Medicare recipients nationwide are getting a scare as television spots aimed out ousting Democratic leaders claim they plan to reduce benefits by $500 billion. The ad’s message, which is repeated in different spots around the country, has been denounced by Democratic leaders as false.
In Florida, an ad that says seniors will be living a “nightmare” because Sen. Bill Nelson voted for the cuts is the most-aired spot in his re-election race, Bloomberg News reported.
The problem is that there’s no truth to the claim, even Republican experts say. Gail Wilensky, who served as administrator of the Centers for Medicaid and Medicare under President George H.W. Bush and is a senior fellow at a health-research organization in Virginia, told Bloomberg News that the ad is needlessly scaring Medicare recipients.
“There are no reductions in the Medicare benefits promised in law,” she said.
The ad assumes that insurers will cut Medicare benefits to comply with the Patient Protection and Affordable Care Act, commonly known as “ObamaCare.” The act scales back payments to Medicare Advantage plans, which are an alternative to traditional Medicare, Bloomberg reported. The Affordable Care Act itself did not reduce benefits to seniors, and both Democrats and independent analysts say the act will reduce the national debt over time.

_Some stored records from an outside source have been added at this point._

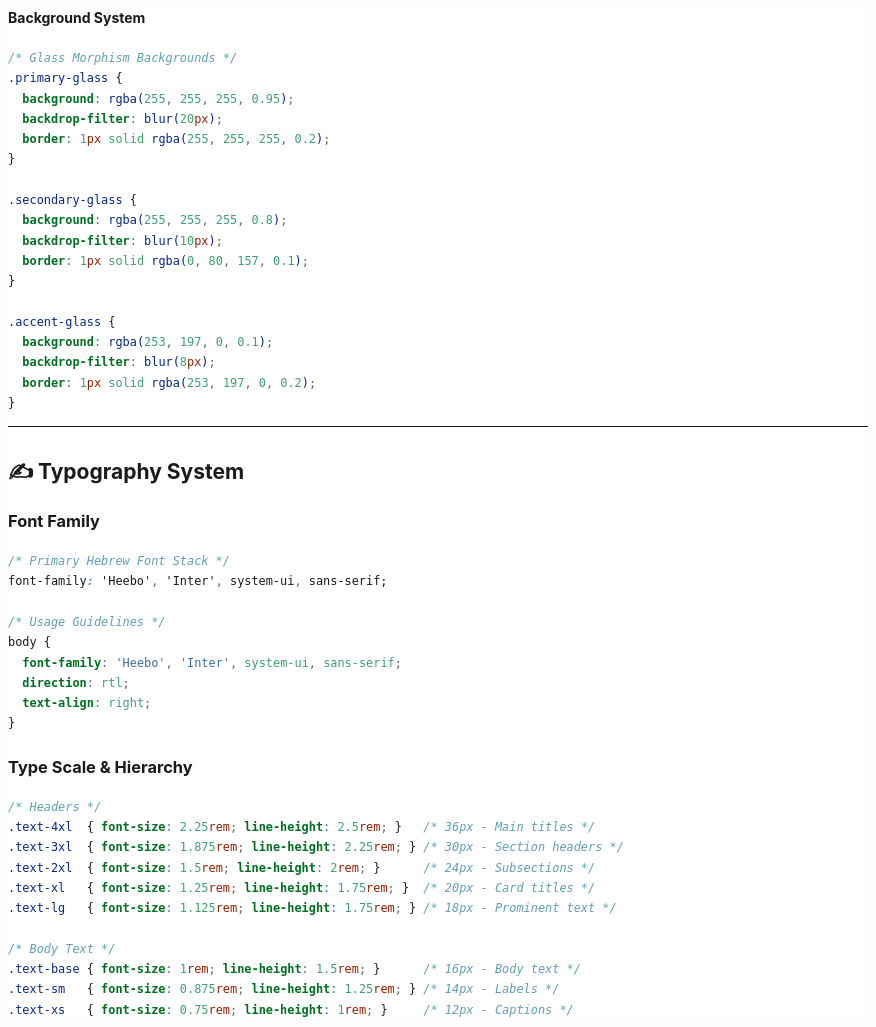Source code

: #### Background System
```css
/* Glass Morphism Backgrounds */
.primary-glass {
  background: rgba(255, 255, 255, 0.95);
  backdrop-filter: blur(20px);
  border: 1px solid rgba(255, 255, 255, 0.2);
}

.secondary-glass {
  background: rgba(255, 255, 255, 0.8);
  backdrop-filter: blur(10px);
  border: 1px solid rgba(0, 80, 157, 0.1);
}

.accent-glass {
  background: rgba(253, 197, 0, 0.1);
  backdrop-filter: blur(8px);
  border: 1px solid rgba(253, 197, 0, 0.2);
}
```

---

## ✍️ Typography System

### Font Family
```css
/* Primary Hebrew Font Stack */
font-family: 'Heebo', 'Inter', system-ui, sans-serif;

/* Usage Guidelines */
body {
  font-family: 'Heebo', 'Inter', system-ui, sans-serif;
  direction: rtl;
  text-align: right;
}
```

### Type Scale & Hierarchy
```css
/* Headers */
.text-4xl  { font-size: 2.25rem; line-height: 2.5rem; }   /* 36px - Main titles */
.text-3xl  { font-size: 1.875rem; line-height: 2.25rem; } /* 30px - Section headers */
.text-2xl  { font-size: 1.5rem; line-height: 2rem; }      /* 24px - Subsections */
.text-xl   { font-size: 1.25rem; line-height: 1.75rem; }  /* 20px - Card titles */
.text-lg   { font-size: 1.125rem; line-height: 1.75rem; } /* 18px - Prominent text */

/* Body Text */
.text-base { font-size: 1rem; line-height: 1.5rem; }      /* 16px - Body text */
.text-sm   { font-size: 0.875rem; line-height: 1.25rem; } /* 14px - Labels */
.text-xs   { font-size: 0.75rem; line-height: 1rem; }     /* 12px - Captions */
```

Republican-aligned groups like the Crossroads Grassroots Policy Strategies and the U.S. Chamber of Commerce are banking on the hope that voters won’t make the distinction. These groups have sponsored the attack ads that are outnumbering positive ads 3-to-1, a media tracking group found.
It’s a lie that has gained traction among Republicans nationwide. Shortly after the Supreme Court voted to uphold health care reform, New Jersey Republican congressman Jon Runyan repeated the $500 billion price tag claim, The Star-Ledger of Newark reported.
“My constituents simply cannot afford the $500 billion in new tax increases and $500 billion in Medicare cuts required to pay for this flawed legislation, nor can our economy sustain the job-killing mandates and regulations it imposes,” Runyan said in a press release.
But Runyan’s claims have run into the same kind of criticism as the attack ad. Politifact New Jersey, a fact-checking service run by The Star-Ledger, rated his Medicare scare claim “mostly false.”